• REQUEST:
Identify each line of the records below that contains the word "left", and copy every such line in full.

• EXCERPTED RECORDS:
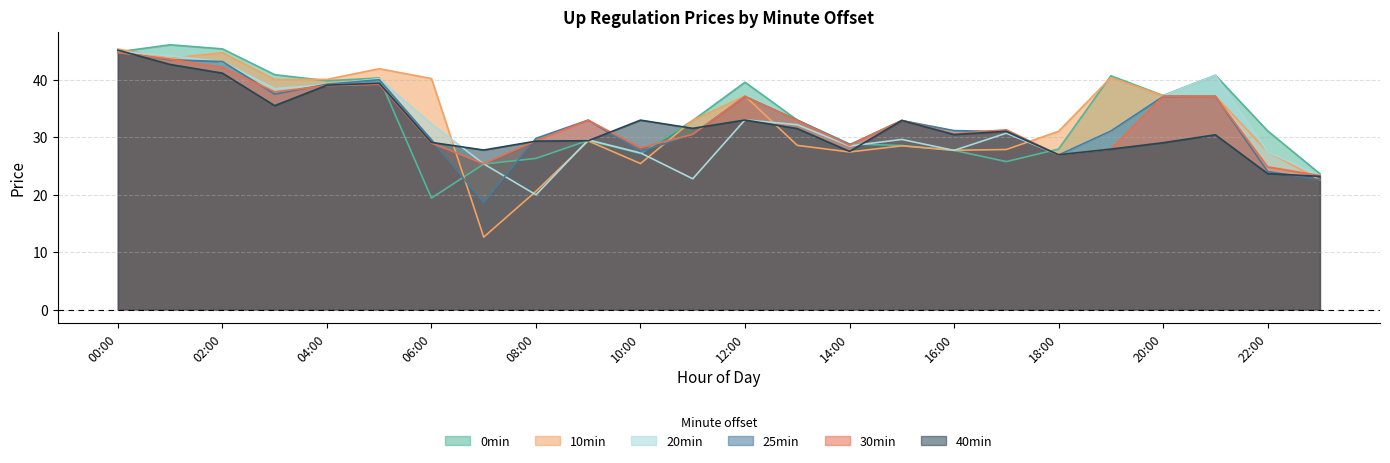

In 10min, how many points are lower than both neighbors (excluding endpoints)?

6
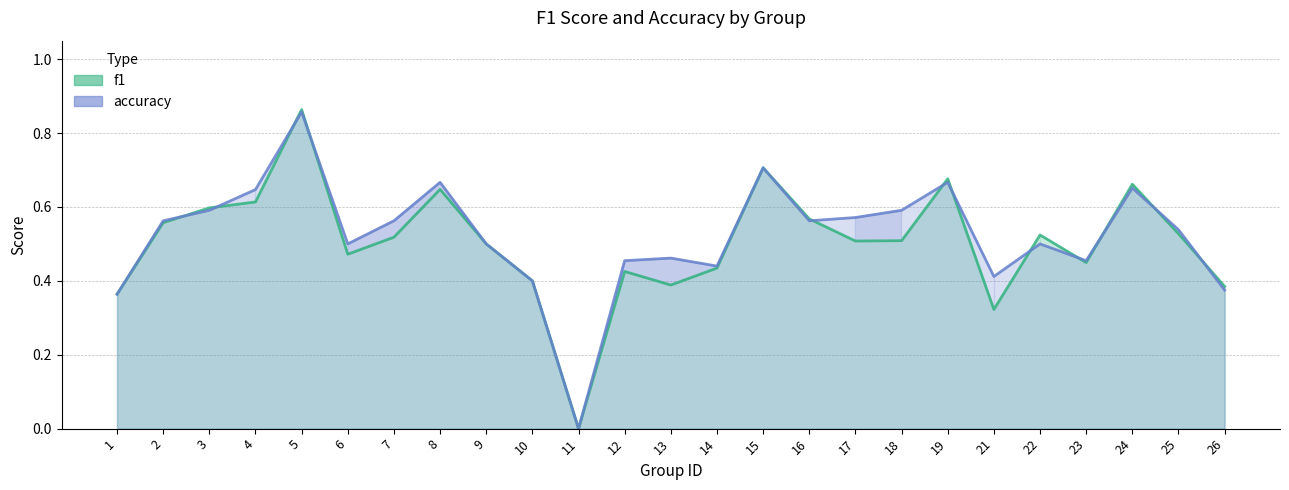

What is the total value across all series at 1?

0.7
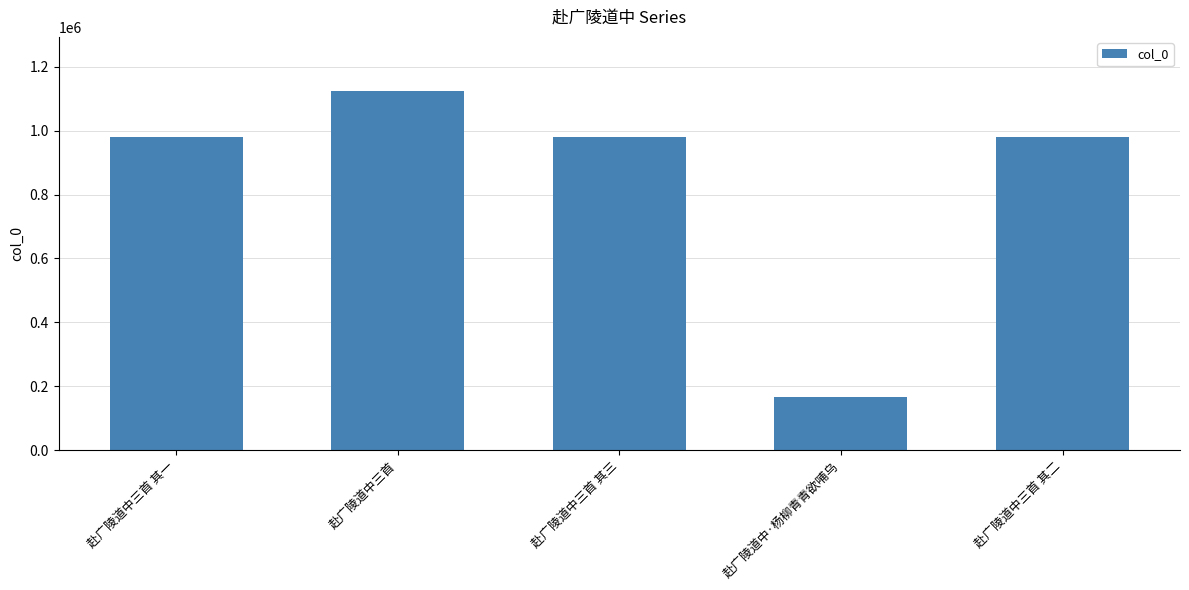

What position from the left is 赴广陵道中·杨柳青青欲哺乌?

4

• REPLY TO THE TASK:
What position from the left is 赴广陵道中·杨柳青青欲哺乌?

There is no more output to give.